Karin Bugge view from the trail
So, once I find paradise on earth, I shouldn't build a log cabin the way I'd planned?
And so much for Yeats:I will arise and go now, and go to Innisfree,And a small cabin build there, of clay and wattles made:Nine bean-rows will I have there, a hive for the honey-bee;And live alone in the bee-loud glade.The rest is at: http://www.bartleby.com/103/44.html
I guess the little padlock wasn't enough to keep out the riffraff.
This is what happens when you build with Lincoln Logs.
I guess they're not flipping this one, or else they did and missed...kinda sad. No one to keep it up?
This is what happens when the mortgage balance exceeds the value.
This is the kind of adventure I like.
Should we knock?
That first shot is lovely. Relics like this always make ask who, when, what...
Love the photos! The depth of field in #1, the mood set in the #3. Lovely!
As near as I can tell, this cabin was associated in some way with the incline car that made the spectacular climb up Echo Mountain around the turn of the century. This could have been a modest summer cabin, or maybe housing for a worker.
Oh, and the last shot -- those are stairs leading to a basement of some sort or maybe a root cellar. I've been too chicken to go down there; I'm afraid the cabin will choose that moment to totally collapse.

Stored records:
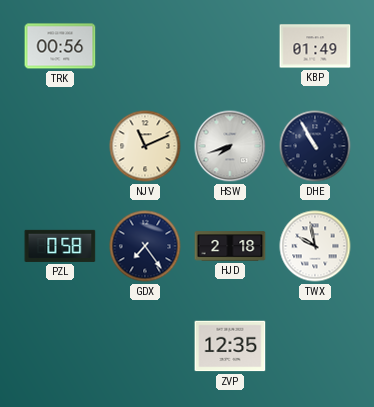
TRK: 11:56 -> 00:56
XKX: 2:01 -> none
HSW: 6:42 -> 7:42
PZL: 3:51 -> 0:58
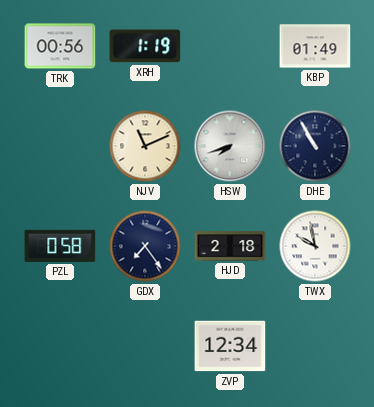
XRH: none -> 1:19
ZVP: 12:35 -> 12:34
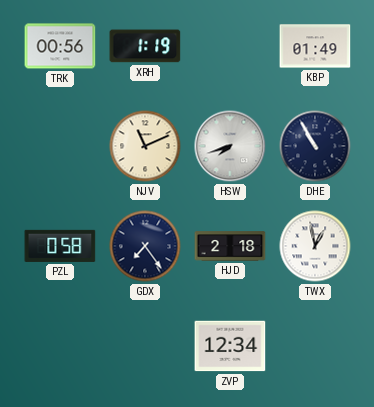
TWX: 9:58 -> 12:58
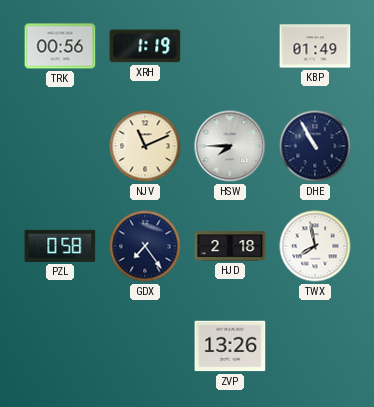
HSW: 7:42 -> 7:45
TWX: 12:58 -> 7:58
ZVP: 12:34 -> 13:26
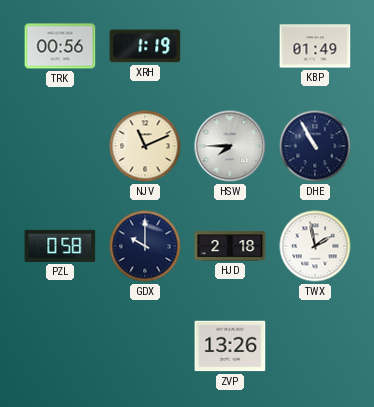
GDX: 7:24 -> 10:00
TWX: 7:58 -> 1:58
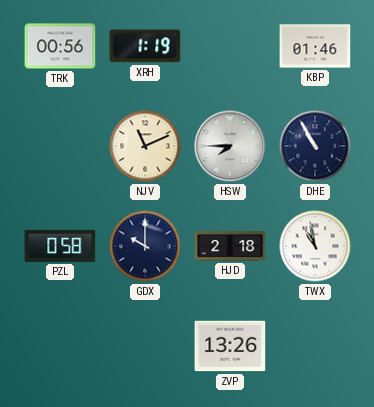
KBP: 01:49 -> 01:46
TWX: 1:58 -> 10:58
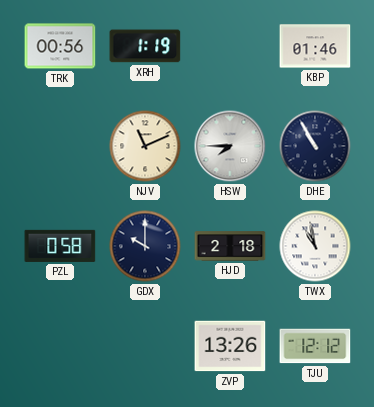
TJU: none -> 12:12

Brief A>
Answer these questions from the cabin comments, one answer per line:
(i) What was not enough to keep out the riffraff?
(ii) What made the spectacular climb up Echo Mountain around the turn of the century?
(iii) Where do the stairs in the last shot lead?
Brief B>
Decide whether each statement agrees with the cabin comments. Answer yes or no, and quote the words that settle it.
(i) One comment suggests the cabin may have housed a worker.
(ii) The writer of the last comment has gone down the stairs.
(iii) The quoted Yeats lines mention nine bean-rows.
Brief C> Write what comes next in the cabin comments, starting after the final comment.

Final result A>
(i) The little padlock.
(ii) The incline car.
(iii) To a basement of some sort or maybe a root cellar.

Final result B>
(i) Yes: "This could have been a modest summer cabin, or maybe housing for a worker."
(ii) No: "I've been too chicken to go down there"
(iii) Yes: "Nine bean-rows will I have there"

Final result C>
Glad to see your documentation (photo quality) is improving. Sad to see the cabin has fallen into further disrepair.
If those walls could talk! Even though many would say it's in shambles, it is very artful and has many stories to tell. I hope it can hold out for a few more years.
Love all the comments today, especially Margaret's. The cabin was part of the boy scout Camp Huntington, and was owned by Henry Huntington himself. The Arroyo and Foothills Conservancy want to buy the land and add it to the Rubio Canyon area that was preserved last year, but there are so many heirs of Huntington nowadays, some hard to contact, and they all have to agree to the sale. Michele Zack and Paul Ayers would be able to tell us if I've remembered this correctly. And I'd be rather sad to lose the old cabin that only time is holding up.
Amazing set of photos! And the story they tell...I hope the cabin can be restored.
Great photos, Karin. I love cabin!It will be restored?
Looks very doubtful at this point, Sonia. Bellis -- how did you know that?
Going on guided walks can be very informative. Paul Ayers led a hike through there last year and told us the history. Would you like to hike his new trail with me one day? It was challenging but interesting.
Challenging as in arduous, or challenging as in you might fall off a 100-foot cliff?
I am amazed at the amount of abandoned buildings left for ruin. In Kauaii, the hotel that TheChief's parents used to stay in the 50's was damaged in the hurricane in the 90's and has been left for ruin...throughout the island we saw buildings falling down or in some state of ruin...there are vacant and abandoned buildings and strip malls in Bishop....and periodically you'll see an abandoned building on the side of 395...it seems wherever I've gone in the world, I've seen at least one building (and plenty of cars) abandoned and left for ruin...it's a phenomenon that I just don't get...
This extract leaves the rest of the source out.